After getting a two-week crash course from former White House chief of staff Andy Card, who is stepping down after more than five years in the job, Bolten, 51, will take on the arduous task of directing the West Wing and deciding who gets the ear of the president.

"He's a man of candor and humor and directness who's comfortable with the responsibility and knows how to lead," Bush said Tuesday in an Oval Office announcement.

Bolten, a discreet man generally viewed as a pragmatist who likes to get things done, said he is succeeding Card, but won't be filling his shoes.

"Andy cannot be replaced," Bolten said.

"I'm grateful for Andy's willingness to stay on for a couple of weeks to help break me in, and then I'm anxious to get to work," Bolten said.

Bolten has broad experience, having worked on Capitol Hill and Wall Street, on the White House staff, and for nearly three years as the director of the Office of Management and Budget.

"Josh is a creative policy thinker," Bush said. "He's an expert on the budget and our economy. He's respected by members of Congress from both parties. He's a strong advocate for effective, accountable management in the federal government."

Bolten has broad experience and has been with Bush from the moment he assumed the presidency.

In January 2001, he became assistant to the president and deputy chief of staff for policy. In June 2003, Bolten was sworn in as the director of the Office of Management and Budget, a Cabinet-rank position. After Bush's announcement of Bolten's new duties, Senate Majority Leader Bill Frist called Bolten a "master of the budget and economic issues."

Bolten was budget chief when the government ran its three largest deficits ever, including the record $413 billion shortfall in 2004 -- though the economy and years of decision-making by presidents and lawmakers were largely to blame.

He always insisted that the most important gauge was how the deficit compared to the size of the U.S. economy. Most economists agree that is the most telling way to understand how serious a problem the deficit is, but it is a measure that also made the red ink seem less severe because the economy is so huge.

Before sitting in the budget director seat, Bolten was assistant to the president and deputy chief of staff for policy at the White House.

From March 1999 through November 2000, Bolten was policy director of the Bush-Cheney presidential campaign. Previously, he was executive director of legal and government affairs for Goldman Sachs International in London.

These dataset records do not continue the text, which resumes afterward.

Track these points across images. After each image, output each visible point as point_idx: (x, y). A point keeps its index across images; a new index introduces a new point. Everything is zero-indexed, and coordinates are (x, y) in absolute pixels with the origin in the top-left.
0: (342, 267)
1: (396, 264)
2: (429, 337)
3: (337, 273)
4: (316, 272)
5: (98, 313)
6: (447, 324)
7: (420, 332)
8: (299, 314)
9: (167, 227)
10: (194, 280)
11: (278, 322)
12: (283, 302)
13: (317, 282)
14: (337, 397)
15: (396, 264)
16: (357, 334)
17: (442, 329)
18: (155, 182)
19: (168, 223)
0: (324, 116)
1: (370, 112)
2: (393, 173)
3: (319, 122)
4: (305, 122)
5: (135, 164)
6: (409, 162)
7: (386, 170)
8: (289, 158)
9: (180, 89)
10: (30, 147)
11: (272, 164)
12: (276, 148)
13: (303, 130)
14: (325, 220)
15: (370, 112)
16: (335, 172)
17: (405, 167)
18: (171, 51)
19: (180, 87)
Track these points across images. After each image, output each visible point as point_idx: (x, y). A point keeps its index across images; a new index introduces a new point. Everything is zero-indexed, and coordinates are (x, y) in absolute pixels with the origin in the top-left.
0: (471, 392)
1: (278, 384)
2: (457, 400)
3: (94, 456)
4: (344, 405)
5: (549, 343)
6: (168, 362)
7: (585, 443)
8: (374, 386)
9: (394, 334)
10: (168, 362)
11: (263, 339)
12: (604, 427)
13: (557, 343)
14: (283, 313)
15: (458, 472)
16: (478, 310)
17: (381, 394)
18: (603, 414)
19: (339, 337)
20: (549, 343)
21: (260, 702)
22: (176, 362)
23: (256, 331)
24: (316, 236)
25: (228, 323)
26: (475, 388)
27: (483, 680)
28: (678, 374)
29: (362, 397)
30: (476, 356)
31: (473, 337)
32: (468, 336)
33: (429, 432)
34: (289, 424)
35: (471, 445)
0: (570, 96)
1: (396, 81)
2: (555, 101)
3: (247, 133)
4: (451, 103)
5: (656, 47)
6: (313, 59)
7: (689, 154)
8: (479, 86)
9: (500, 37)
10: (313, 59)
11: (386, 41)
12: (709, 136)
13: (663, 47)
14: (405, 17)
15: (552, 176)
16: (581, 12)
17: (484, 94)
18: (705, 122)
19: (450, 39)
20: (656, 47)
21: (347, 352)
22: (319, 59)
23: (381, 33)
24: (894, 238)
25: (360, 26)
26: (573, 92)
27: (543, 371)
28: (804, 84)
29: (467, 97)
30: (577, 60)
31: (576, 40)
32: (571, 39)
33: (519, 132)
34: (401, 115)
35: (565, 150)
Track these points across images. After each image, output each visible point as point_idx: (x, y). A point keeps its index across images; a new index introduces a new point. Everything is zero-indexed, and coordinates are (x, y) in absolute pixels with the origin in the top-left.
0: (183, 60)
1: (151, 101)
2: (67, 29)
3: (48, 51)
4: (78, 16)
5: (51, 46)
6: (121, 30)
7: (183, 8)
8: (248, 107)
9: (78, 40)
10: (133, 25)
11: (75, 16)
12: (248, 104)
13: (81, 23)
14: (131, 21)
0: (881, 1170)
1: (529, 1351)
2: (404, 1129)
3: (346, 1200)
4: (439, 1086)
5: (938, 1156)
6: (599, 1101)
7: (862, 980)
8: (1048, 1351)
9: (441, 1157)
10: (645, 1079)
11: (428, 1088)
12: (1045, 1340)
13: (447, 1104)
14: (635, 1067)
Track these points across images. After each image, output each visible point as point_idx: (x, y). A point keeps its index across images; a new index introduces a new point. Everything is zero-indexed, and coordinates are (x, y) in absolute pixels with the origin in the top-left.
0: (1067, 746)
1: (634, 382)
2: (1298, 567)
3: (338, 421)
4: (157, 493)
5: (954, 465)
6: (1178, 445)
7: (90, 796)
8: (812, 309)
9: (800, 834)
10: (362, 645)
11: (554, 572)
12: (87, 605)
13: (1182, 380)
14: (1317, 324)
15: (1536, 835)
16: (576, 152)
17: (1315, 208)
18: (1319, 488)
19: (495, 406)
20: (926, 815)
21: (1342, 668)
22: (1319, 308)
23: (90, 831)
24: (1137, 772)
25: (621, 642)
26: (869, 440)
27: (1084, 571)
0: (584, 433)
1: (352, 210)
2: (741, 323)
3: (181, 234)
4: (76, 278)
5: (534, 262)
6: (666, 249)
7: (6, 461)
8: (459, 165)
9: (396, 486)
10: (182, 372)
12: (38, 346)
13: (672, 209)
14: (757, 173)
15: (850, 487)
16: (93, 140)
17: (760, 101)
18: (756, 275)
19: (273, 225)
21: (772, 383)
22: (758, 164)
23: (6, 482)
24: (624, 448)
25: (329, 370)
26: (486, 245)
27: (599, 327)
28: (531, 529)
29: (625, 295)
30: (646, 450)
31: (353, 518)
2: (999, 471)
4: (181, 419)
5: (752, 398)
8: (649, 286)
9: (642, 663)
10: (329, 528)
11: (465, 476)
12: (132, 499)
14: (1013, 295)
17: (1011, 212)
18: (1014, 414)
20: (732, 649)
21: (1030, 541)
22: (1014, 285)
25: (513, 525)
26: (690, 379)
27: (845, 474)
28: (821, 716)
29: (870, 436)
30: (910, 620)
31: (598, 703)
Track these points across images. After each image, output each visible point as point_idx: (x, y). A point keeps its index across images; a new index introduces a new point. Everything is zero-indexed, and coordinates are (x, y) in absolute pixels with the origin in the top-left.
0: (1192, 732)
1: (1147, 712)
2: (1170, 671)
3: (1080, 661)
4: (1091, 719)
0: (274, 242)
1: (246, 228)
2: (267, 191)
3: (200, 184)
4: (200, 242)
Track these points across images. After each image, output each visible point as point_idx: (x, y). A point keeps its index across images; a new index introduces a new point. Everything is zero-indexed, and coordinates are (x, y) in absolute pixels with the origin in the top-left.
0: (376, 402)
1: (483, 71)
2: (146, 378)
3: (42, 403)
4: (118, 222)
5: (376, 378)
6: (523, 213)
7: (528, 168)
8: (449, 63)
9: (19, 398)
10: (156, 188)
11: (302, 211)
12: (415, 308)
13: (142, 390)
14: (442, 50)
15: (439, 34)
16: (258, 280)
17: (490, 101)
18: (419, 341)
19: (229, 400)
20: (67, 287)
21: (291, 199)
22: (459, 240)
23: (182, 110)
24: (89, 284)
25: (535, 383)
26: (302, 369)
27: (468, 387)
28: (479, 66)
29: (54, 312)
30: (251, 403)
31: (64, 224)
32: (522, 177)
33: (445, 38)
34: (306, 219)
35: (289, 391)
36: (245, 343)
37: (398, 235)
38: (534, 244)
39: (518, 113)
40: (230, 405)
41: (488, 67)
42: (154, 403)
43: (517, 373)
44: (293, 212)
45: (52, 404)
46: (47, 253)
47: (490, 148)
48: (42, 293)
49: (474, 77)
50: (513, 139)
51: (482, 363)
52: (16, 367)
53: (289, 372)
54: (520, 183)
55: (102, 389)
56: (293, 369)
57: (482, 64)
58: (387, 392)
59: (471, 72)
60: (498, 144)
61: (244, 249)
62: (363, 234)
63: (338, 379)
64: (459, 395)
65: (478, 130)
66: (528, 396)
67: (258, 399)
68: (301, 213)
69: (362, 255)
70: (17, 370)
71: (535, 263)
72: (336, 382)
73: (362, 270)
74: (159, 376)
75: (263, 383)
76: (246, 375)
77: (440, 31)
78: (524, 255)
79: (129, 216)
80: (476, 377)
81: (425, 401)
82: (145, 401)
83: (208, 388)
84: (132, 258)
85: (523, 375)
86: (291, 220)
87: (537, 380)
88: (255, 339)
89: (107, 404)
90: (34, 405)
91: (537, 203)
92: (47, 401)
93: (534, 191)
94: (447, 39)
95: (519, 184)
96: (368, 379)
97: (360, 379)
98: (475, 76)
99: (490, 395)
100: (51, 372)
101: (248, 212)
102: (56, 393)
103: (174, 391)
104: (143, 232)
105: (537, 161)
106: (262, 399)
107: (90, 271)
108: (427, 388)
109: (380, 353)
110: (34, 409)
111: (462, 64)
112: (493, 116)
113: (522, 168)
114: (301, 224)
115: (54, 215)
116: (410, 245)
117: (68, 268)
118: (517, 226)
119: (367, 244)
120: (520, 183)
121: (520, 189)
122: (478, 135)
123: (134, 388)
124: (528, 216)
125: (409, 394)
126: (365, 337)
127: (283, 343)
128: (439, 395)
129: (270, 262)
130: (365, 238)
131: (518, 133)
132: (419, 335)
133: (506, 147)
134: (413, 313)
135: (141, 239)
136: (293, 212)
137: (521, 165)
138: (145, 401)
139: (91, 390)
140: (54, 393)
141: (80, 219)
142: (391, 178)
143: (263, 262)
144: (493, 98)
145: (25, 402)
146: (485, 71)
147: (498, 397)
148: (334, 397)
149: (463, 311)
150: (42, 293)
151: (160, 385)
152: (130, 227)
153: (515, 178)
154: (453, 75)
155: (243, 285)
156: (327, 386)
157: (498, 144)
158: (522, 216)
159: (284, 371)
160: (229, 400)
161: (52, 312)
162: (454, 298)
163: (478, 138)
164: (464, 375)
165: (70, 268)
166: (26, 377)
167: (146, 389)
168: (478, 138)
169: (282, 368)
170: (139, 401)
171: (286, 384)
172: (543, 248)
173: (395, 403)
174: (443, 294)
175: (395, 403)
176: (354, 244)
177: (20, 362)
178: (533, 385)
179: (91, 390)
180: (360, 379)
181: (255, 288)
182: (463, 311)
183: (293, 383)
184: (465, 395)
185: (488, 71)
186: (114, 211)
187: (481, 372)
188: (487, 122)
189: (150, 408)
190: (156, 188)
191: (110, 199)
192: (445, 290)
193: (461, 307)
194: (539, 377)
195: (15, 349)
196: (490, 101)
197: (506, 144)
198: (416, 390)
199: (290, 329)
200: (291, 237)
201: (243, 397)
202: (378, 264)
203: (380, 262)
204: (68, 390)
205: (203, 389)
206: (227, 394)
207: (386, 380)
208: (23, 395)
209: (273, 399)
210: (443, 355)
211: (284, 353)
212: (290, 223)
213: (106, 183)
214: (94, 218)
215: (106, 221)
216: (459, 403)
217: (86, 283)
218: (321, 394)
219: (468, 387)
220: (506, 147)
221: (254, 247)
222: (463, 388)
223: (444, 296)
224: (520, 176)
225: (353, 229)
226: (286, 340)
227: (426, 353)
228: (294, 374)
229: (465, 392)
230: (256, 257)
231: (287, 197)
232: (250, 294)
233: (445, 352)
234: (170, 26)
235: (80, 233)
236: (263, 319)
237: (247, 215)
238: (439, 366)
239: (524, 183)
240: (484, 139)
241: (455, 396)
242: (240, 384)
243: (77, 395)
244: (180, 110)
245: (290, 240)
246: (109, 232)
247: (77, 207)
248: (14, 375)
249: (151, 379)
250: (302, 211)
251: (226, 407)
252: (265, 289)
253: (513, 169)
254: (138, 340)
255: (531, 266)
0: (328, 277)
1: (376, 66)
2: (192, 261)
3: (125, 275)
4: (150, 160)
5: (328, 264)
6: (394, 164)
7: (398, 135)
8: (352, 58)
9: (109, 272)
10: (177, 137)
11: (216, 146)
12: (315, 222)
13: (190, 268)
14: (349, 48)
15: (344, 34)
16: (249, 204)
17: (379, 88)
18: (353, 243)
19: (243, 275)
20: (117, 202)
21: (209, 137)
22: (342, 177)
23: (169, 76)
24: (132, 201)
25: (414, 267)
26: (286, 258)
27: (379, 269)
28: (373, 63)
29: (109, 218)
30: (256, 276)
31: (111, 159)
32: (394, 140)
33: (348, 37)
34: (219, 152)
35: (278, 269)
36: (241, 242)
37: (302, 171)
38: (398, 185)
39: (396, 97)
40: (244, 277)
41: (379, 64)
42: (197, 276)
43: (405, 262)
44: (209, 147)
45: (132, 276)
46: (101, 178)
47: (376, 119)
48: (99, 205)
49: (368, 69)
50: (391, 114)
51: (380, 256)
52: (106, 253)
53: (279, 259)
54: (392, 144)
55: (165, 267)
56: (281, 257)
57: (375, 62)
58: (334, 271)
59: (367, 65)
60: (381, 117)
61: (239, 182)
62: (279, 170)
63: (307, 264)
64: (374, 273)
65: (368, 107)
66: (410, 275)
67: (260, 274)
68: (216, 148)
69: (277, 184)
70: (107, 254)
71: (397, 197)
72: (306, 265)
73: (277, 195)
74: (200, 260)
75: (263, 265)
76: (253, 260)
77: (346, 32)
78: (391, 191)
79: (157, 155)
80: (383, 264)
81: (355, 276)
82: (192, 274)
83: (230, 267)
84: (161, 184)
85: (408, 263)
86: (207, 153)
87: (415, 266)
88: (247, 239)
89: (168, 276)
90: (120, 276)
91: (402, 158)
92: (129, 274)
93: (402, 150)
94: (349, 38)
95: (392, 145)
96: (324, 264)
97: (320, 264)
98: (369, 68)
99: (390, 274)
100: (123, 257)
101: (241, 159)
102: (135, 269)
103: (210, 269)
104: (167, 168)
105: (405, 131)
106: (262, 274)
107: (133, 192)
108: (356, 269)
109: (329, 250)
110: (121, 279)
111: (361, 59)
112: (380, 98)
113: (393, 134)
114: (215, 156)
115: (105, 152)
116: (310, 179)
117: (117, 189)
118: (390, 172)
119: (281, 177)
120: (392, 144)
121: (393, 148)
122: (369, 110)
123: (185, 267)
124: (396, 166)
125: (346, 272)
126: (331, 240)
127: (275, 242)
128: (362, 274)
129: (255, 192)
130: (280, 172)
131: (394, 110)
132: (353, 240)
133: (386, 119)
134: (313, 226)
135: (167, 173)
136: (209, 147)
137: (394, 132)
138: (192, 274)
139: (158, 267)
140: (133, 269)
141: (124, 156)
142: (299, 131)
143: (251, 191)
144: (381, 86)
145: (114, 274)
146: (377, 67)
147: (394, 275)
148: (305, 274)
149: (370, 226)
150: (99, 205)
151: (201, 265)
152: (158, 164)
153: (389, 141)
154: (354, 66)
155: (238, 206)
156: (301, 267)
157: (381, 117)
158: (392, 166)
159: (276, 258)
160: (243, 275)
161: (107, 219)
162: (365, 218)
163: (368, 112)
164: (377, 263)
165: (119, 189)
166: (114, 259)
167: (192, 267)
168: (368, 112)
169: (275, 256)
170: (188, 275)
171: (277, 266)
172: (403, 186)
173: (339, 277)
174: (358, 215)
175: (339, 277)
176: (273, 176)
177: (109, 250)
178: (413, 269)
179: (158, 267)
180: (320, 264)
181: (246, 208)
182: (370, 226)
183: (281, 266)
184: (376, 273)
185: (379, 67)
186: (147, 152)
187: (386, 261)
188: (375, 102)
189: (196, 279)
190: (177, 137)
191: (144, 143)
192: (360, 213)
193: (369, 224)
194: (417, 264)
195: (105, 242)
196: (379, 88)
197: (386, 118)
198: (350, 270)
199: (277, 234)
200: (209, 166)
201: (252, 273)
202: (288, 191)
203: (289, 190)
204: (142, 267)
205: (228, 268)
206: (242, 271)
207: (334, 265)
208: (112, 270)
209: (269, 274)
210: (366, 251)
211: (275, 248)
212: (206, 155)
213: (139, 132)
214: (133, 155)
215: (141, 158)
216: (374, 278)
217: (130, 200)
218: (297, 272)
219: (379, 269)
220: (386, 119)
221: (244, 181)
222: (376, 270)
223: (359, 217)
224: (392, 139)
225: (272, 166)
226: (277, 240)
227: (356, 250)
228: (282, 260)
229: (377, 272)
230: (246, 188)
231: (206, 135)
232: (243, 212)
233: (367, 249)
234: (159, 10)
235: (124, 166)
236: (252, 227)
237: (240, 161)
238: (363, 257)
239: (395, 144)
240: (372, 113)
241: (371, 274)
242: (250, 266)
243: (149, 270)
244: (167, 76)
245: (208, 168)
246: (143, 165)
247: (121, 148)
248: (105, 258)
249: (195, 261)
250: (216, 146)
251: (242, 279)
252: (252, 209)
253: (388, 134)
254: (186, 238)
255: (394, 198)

While a government worker, Bolten sheds his bureaucratic tendencies when he straddles his motorcycle. In 2004, Bolten was with members of the Rolling Thunder motorcycling group who revved their engines on the White House driveway during a visit with Bush. The group, dedicated to POW/MIA issues, was holding its annual "Ride for Freedom" rally in the capital that day.

Bolten also worked for former President George H.W. Bush, serving for three years as general counsel to the U.S. Trade Representative and one year in the White House as deputy assistant to the president for legislative affairs.

From 1985 to 1989, he was international trade counsel to the Senate Finance Committee. Earlier, Mr. Bolten was in a private law practice with O'Melveny & Myers, and worked in the legal office of the State Department. He also served as executive assistant to the director of the Kissinger Commission on Central America.

Bolten earned a bachelor's degree in international affairs from Princeton University in 1976 and a law degree in 1980 from Stanford University, where he was editor of the Stanford Law Review. Immediately after law school, he served as a law clerk at the U.S. District Court in San Francisco. During the fall semester of 1993, Mr. Bolten taught international trade at Yale Law School.